> _What is required_: Please print every record below exactly as it appears, but leave out the pictures.

> _Provided material_:
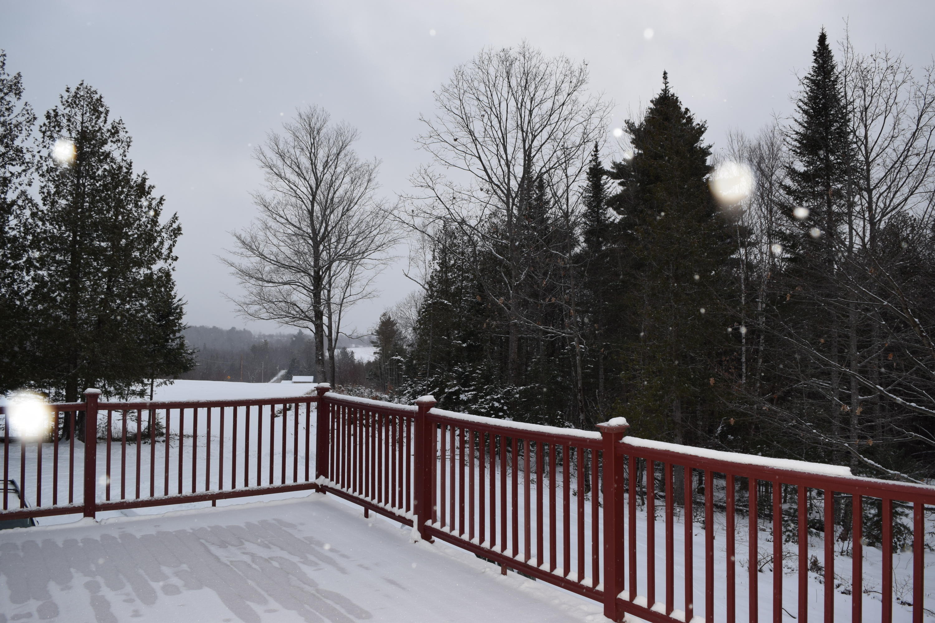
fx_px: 701
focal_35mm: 27
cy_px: 312
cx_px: 468
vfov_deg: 47.9
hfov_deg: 67.4
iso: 220
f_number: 5.6
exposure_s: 1/125
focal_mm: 18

> _Task result_:
fx_px: 701
focal_35mm: 27
cy_px: 312
cx_px: 468
vfov_deg: 47.9
hfov_deg: 67.4
iso: 220
f_number: 5.6
exposure_s: 1/125
focal_mm: 18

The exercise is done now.